• Task to carry out
Stop after the line that contains "my body doesn’t". Until then, retype each line of the entries exactly from the first one, skipping pictures.

• Records for the task
^^^^^^^^

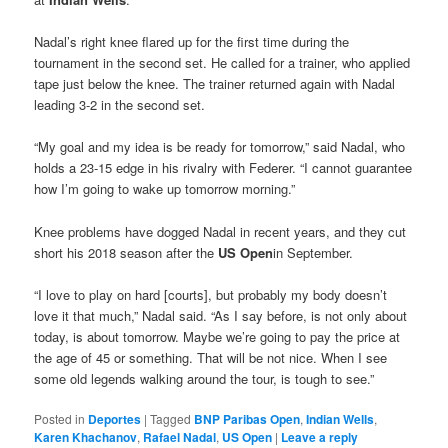
Nadal’s right knee flared up for the first time during the
tournament in the second set. He called for a trainer, who applied
tape just below the knee. The trainer returned again with Nadal
leading 3-2 in the second set.
“My goal and my idea is be ready for tomorrow,” said Nadal, who
holds a 23-15 edge in his rivalry with Federer. “I cannot guarantee
how I’m going to wake up tomorrow morning.”
Knee problems have dogged Nadal in recent years, and they cut
short his 2018 season after the
US Open
in September.
“I love to play on hard [courts], but probably my body doesn’t
love it that much,” Nadal said. “As I say before, is not only about
today, is about tomorrow. Maybe we’re going to pay the price at
the age of 45 or something. That will be not nice. When I see
some old legends walking around the tour, is tough to see.”
Posted in
Deportes
|
Tagged
BNP Paribas Open
,
Indian Wells
,
Karen Khachanov
,
Rafael Nadal
,
US Open
|
Leave a reply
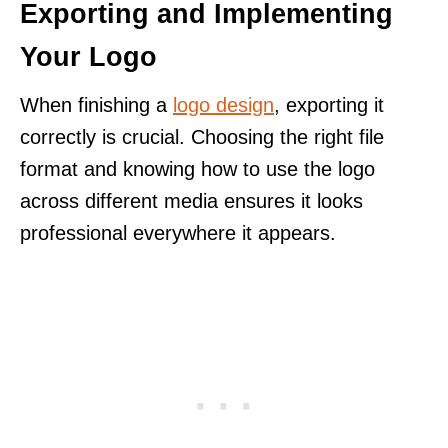
Exporting and Implementing
Your Logo
When finishing a
logo design
, exporting it
correctly is crucial. Choosing the right file
format and knowing how to use the logo
across different media ensures it looks
professional everywhere it appears.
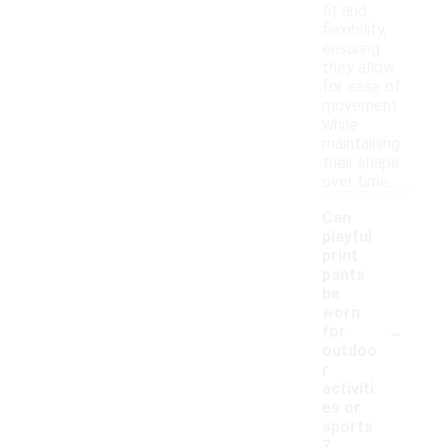
fit and
flexibility,
ensuring
they allow
for ease of
movement
while
maintaining
their shape
over time.
Can
playful
print
pants
be
worn
-
for
outdoo
r
activiti
es or
sports
?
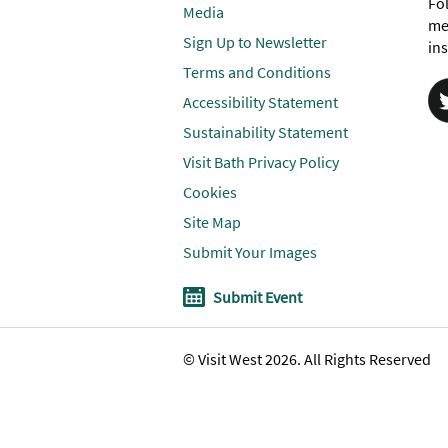
Fol
Media
me
Sign Up to Newsletter
ins
Terms and Conditions
Accessibility Statement
Sustainability Statement
Visit Bath Privacy Policy
Cookies
Site Map
Submit Your Images
Submit Event
© Visit West 2026. All Rights Reserved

^^^^^^^^

• Written answer
Nadal’s right knee flared up for the first time during the
tournament in the second set. He called for a trainer, who applied
tape just below the knee. The trainer returned again with Nadal
leading 3-2 in the second set.
“My goal and my idea is be ready for tomorrow,” said Nadal, who
holds a 23-15 edge in his rivalry with Federer. “I cannot guarantee
how I’m going to wake up tomorrow morning.”
Knee problems have dogged Nadal in recent years, and they cut
short his 2018 season after the
US Open
in September.
“I love to play on hard [courts], but probably my body doesn’t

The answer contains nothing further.